[Start]

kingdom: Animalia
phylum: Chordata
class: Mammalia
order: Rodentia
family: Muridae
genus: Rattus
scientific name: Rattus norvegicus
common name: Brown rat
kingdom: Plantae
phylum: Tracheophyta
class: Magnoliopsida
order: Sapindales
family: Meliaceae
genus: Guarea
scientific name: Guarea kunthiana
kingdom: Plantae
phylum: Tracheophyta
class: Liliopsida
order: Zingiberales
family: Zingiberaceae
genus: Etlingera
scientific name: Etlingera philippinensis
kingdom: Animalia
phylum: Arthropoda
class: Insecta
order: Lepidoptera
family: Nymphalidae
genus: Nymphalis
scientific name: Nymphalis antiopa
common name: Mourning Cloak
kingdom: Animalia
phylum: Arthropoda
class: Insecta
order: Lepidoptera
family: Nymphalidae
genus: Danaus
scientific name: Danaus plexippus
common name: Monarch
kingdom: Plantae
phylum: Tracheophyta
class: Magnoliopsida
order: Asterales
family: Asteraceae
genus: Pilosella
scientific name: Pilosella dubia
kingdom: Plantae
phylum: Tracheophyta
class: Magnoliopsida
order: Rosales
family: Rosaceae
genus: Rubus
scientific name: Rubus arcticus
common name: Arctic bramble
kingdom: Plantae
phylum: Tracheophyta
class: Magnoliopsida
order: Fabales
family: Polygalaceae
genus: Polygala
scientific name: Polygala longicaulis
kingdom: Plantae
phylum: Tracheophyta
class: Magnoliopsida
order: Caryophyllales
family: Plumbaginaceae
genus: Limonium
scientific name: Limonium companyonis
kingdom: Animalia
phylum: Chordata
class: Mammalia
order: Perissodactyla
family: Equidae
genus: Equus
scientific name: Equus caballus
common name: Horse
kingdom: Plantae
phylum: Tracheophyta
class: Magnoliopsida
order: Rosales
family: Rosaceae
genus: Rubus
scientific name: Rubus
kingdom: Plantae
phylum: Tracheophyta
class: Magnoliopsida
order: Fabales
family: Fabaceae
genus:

[End]

For every row above, extract the naming lines from kingdom down to the last one given, and reproduce each line verbatim.

Response to this task:
kingdom: Animalia
phylum: Chordata
class: Mammalia
order: Rodentia
family: Muridae
genus: Rattus
scientific name: Rattus norvegicus
common name: Brown rat
kingdom: Plantae
phylum: Tracheophyta
class: Magnoliopsida
order: Sapindales
family: Meliaceae
genus: Guarea
scientific name: Guarea kunthiana
kingdom: Plantae
phylum: Tracheophyta
class: Liliopsida
order: Zingiberales
family: Zingiberaceae
genus: Etlingera
scientific name: Etlingera philippinensis
kingdom: Animalia
phylum: Arthropoda
class: Insecta
order: Lepidoptera
family: Nymphalidae
genus: Nymphalis
scientific name: Nymphalis antiopa
common name: Mourning Cloak
kingdom: Animalia
phylum: Arthropoda
class: Insecta
order: Lepidoptera
family: Nymphalidae
genus: Danaus
scientific name: Danaus plexippus
common name: Monarch
kingdom: Plantae
phylum: Tracheophyta
class: Magnoliopsida
order: Asterales
family: Asteraceae
genus: Pilosella
scientific name: Pilosella dubia
kingdom: Plantae
phylum: Tracheophyta
class: Magnoliopsida
order: Rosales
family: Rosaceae
genus: Rubus
scientific name: Rubus arcticus
common name: Arctic bramble
kingdom: Plantae
phylum: Tracheophyta
class: Magnoliopsida
order: Fabales
family: Polygalaceae
genus: Polygala
scientific name: Polygala longicaulis
kingdom: Plantae
phylum: Tracheophyta
class: Magnoliopsida
order: Caryophyllales
family: Plumbaginaceae
genus: Limonium
scientific name: Limonium companyonis
kingdom: Animalia
phylum: Chordata
class: Mammalia
order: Perissodactyla
family: Equidae
genus: Equus
scientific name: Equus caballus
common name: Horse
kingdom: Plantae
phylum: Tracheophyta
class: Magnoliopsida
order: Rosales
family: Rosaceae
genus: Rubus
scientific name: Rubus
kingdom: Plantae
phylum: Tracheophyta
class: Magnoliopsida
order: Fabales
family: Fabaceae
genus:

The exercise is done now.